LED quality features: The difference between good and cheap
Not everything that shines brightly in the LED market is good. In the end, cheap LED lamps can cost you dearly. It has now been proven how important the quality of light is for our daily well-being, our mood and our health. You should pay attention to these quality features to distinguish good LED lamps from bad ones:
>> Color rendering index (Ra): Lamps for indoor use must have an Ra index of at least 80. The first digit of the number code on the pack provides information about the Ra index
>> Light color (Kelvin): The lower, the warmer
>> Light yield (efficiency): LED drivers, optics and higher operating temperatures can cause losses of up to 40%
>> Luminance: What is important is a light distribution that is as harmonious and homogeneous as possible without sharp-edged light edges or overly bright spots
>> Optimized heat management: Good cooling that is as inconspicuous as possible increases the service life of the LEDs
Pay attention to the quality of LED lamps
Poor quality in LED lamps: how do you recognize them?
Technical quality features
- Inadequate color rendering: This property of a light source describes whether illuminated faces or objects appear natural. Poor color rendering leads to false color perception and often causes a large loss of brightness after a short time.

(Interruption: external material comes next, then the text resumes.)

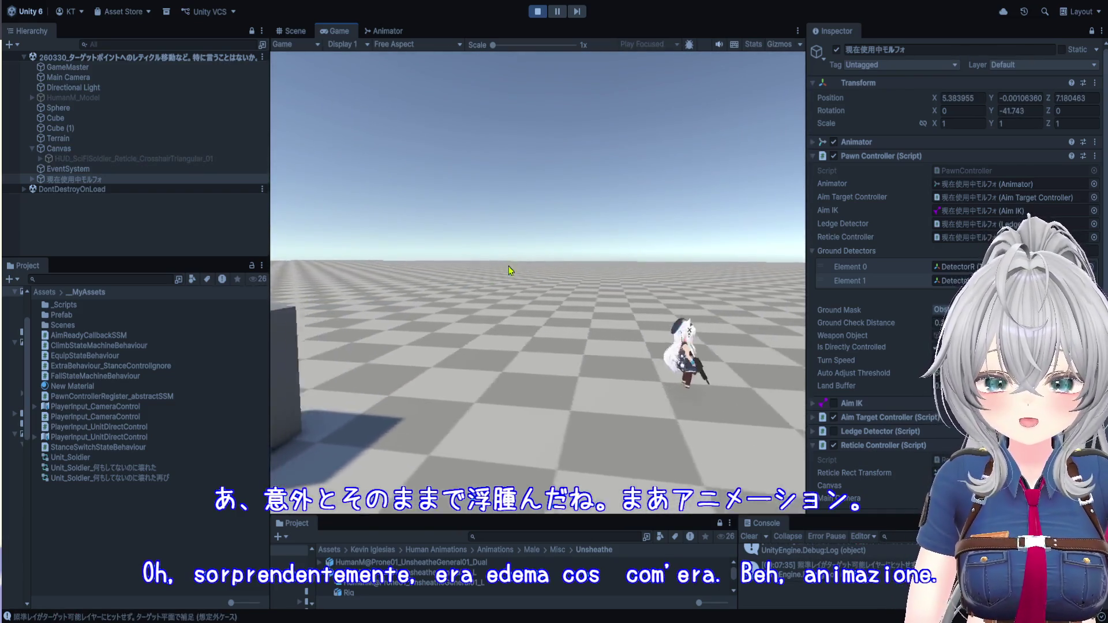
key("s")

- No or insufficient cooling: LEDs have to be cooled in order to dissipate the heat produced – otherwise this has a massive impact on the service life. The operating temperature indicates the temperatures at which the LED can be operated and at the same time exploit its full service life.
- Faulty electronics: In order to convert the alternating current from the line into direct current, LEDs require ballast electronics. This is the most expensive component in the LED lamp – inferior materials are often used here. Incorrectly selected parts and poor workmanship are the main reasons for the failure of the LED lamp.
- Flickering: Many cheap LED lamps flicker, sometimes even with the naked eye. This can also be traced back to defective ballast electronics: high-quality ballast electronics can reduce the flickering of dimmable LED lamps to an imperceptible minimum.